A group of doctors, scientists, and engineers announced an ambitious new medical goal this week in Hartford: they'll attempt to re-generate a human knee and a human limb.
Cato Laurencinis engineer and a surgeon at UConn Health and he said bioengineering needs more grand challenges.
"Think about going to the moon -- that project of going to the moon, when it was first stated in the early 1960s -- where we had no way of being able to do it," Laurencin said. "But [we] ended up doing it in the end. The technologies that came out of that were incredible."
Like going to the moon, or sequencing the human genome, Laurencindoesn't expect his new project to happen overnight.

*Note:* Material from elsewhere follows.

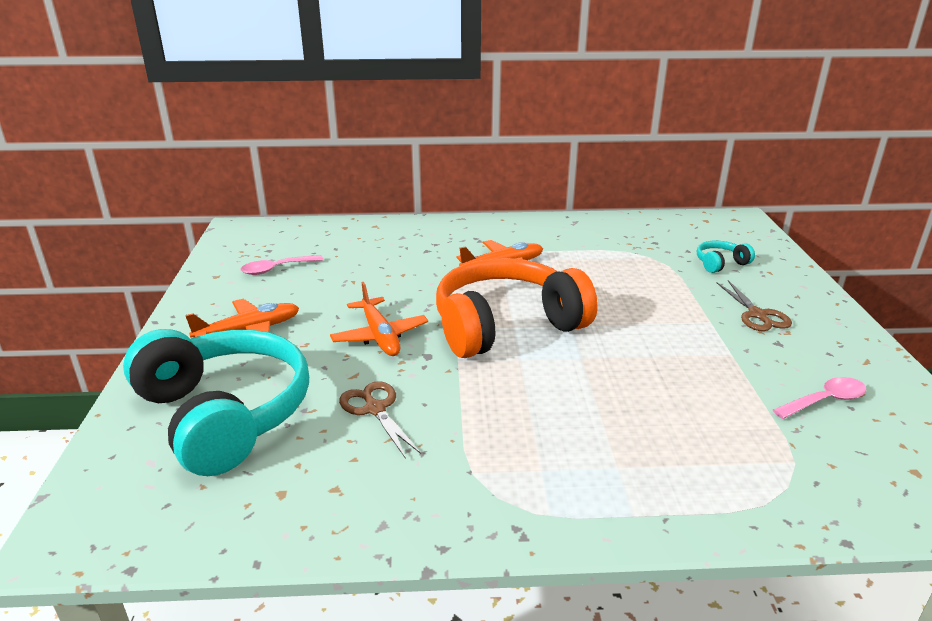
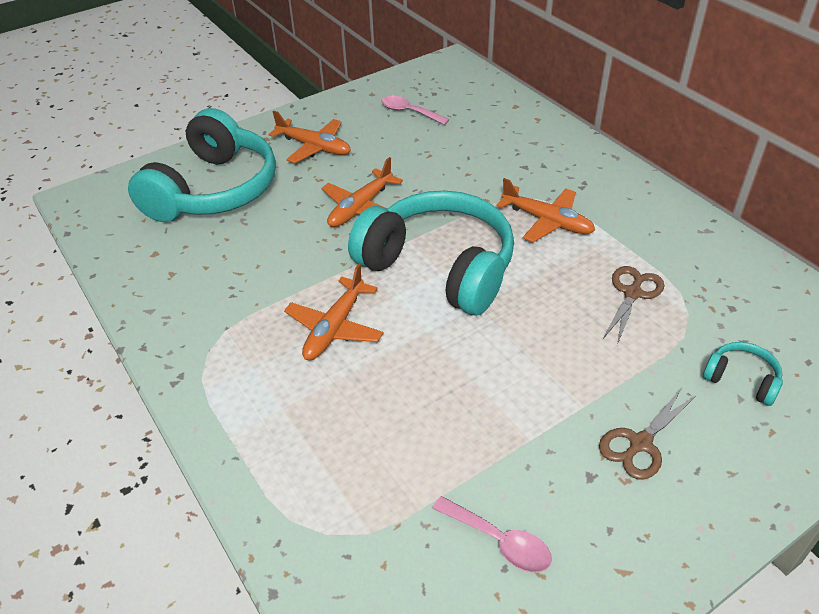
camera: 60 degrees right, 15 degrees up
brown scissors [339,381,421,459] -> brown scissors moved to [603,266,664,345]
orange headphones [436,258,598,358] -> turquoise headphones [348,191,514,315]
none -> orange plane [284,264,384,360]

He calls it "HEAL" (for "Hartford Engineering A Limb"). Timelines are loose, but he anticipates needing about seven years to regenerate a knee, and about 15 years for an entire limb.

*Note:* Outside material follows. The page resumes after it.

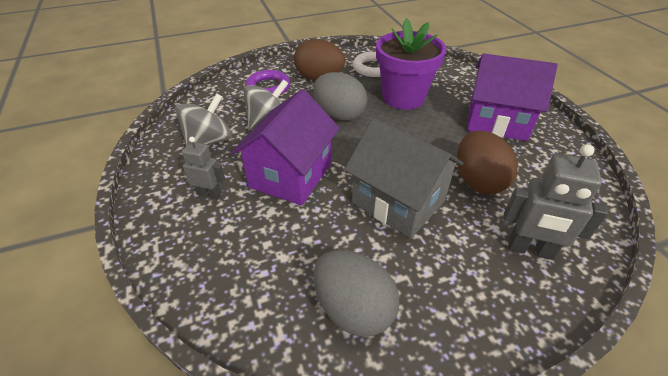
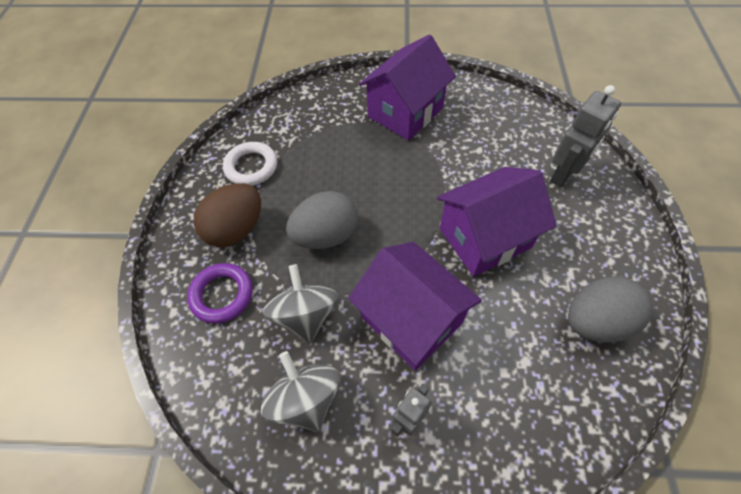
camera: 65 degrees left, 15 degrees up
grey house [344,118,463,238] -> purple house [437,167,557,277]
purple flower pot [376,18,446,110] -> none
brown egg [457,131,518,195] -> none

David Gardiner, a scientist at UC Irvine, said more "moonshots" are needed in the field of biology and engineering.
"The basic science culture is very, very conservative. As a result, when it comes time to go get funds to support your research, you have to almost know what the answer is going to be," Gardiner said.
Gardiner studies salamanders, which can regenerate body parts, and he's been brought on the team to identify key cells in animals involved in biological regeneration.

HEAL will also include engineers and scientists from Harvard, Columbia, and SASTRA University in India.
It's funded in part by the National Institutes of Health, private donors, and the state of Connecticut.